About a year ago I was really convinced that automatic content analysis was part of the future for political science. There is a lot of political text out there and hand coding it all is difficult and time consuming. ACA seemed to offer a lot of potential for new insights about agenda setting, political communication, etc.
Last week I attended a workshop on text analysis and migration politics organised by COMPAS. The team there had made a great effort to bring together people working on the technical aspects of ACA (from the field of, as I believe it is known, corpus linguistics) with people trying to apply it to interesting political science questions, especially in the field of migration. I presented a paper with my colleague Tom Nicholls.

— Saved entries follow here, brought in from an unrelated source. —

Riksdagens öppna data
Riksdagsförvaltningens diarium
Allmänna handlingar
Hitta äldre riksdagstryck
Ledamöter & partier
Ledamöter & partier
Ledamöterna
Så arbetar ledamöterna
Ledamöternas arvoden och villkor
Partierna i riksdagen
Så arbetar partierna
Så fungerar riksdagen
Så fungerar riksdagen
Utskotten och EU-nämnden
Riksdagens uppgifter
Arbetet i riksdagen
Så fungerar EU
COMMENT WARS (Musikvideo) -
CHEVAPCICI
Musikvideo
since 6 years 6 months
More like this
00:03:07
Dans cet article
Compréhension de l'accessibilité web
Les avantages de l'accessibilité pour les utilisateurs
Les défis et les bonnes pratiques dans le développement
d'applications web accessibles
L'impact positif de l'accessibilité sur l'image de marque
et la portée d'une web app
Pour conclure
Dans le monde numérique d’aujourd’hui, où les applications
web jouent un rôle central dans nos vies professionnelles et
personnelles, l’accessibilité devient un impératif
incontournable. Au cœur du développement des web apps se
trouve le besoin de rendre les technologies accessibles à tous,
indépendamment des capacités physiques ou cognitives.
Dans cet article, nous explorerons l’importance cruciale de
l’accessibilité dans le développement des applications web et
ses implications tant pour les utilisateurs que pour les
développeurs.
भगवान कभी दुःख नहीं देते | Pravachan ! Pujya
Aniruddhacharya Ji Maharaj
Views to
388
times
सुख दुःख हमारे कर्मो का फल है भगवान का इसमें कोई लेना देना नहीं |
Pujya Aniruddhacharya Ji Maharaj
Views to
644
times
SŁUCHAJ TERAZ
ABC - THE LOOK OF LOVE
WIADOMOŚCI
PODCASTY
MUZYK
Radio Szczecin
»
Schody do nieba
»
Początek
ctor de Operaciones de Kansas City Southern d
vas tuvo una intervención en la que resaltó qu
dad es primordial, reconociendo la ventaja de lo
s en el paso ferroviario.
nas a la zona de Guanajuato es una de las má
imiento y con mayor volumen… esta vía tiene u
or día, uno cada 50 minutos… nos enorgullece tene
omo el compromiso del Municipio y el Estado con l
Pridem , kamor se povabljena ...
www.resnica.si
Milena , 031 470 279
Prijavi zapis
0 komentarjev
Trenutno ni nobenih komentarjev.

Overall both the workshop was really interesting, however it did make me wonder if ACA is going to play quite as key a role in the future of political science as I thought. Several things struck me:
- ACA in theory eliminates the need for hand coding. But in practice doing ACA properly requires a lot of hand coding to create a training and validation dataset.
- Getting relatively good results with a naïve bayes classifier which tackles a simple problem (e.g. topic classification) isn’t too technically challenging. But getting very good results is much more complex. Furthermore, the field of corpus linguistics is still very much experimenting to find the best techniques.
- I’m not really sure how best to present or interpret the measures of accuracy (precision and recall) presented by ACA, nor how to feed them in to a more typical statistical analysis.
All in all I feel there’s a lot of potential here. But doing good ACA also requires a lot of hard work, and the unfamiliar statistics for how accurate it is mean that I’m not sure the results will be accepted at face value by many political scientists.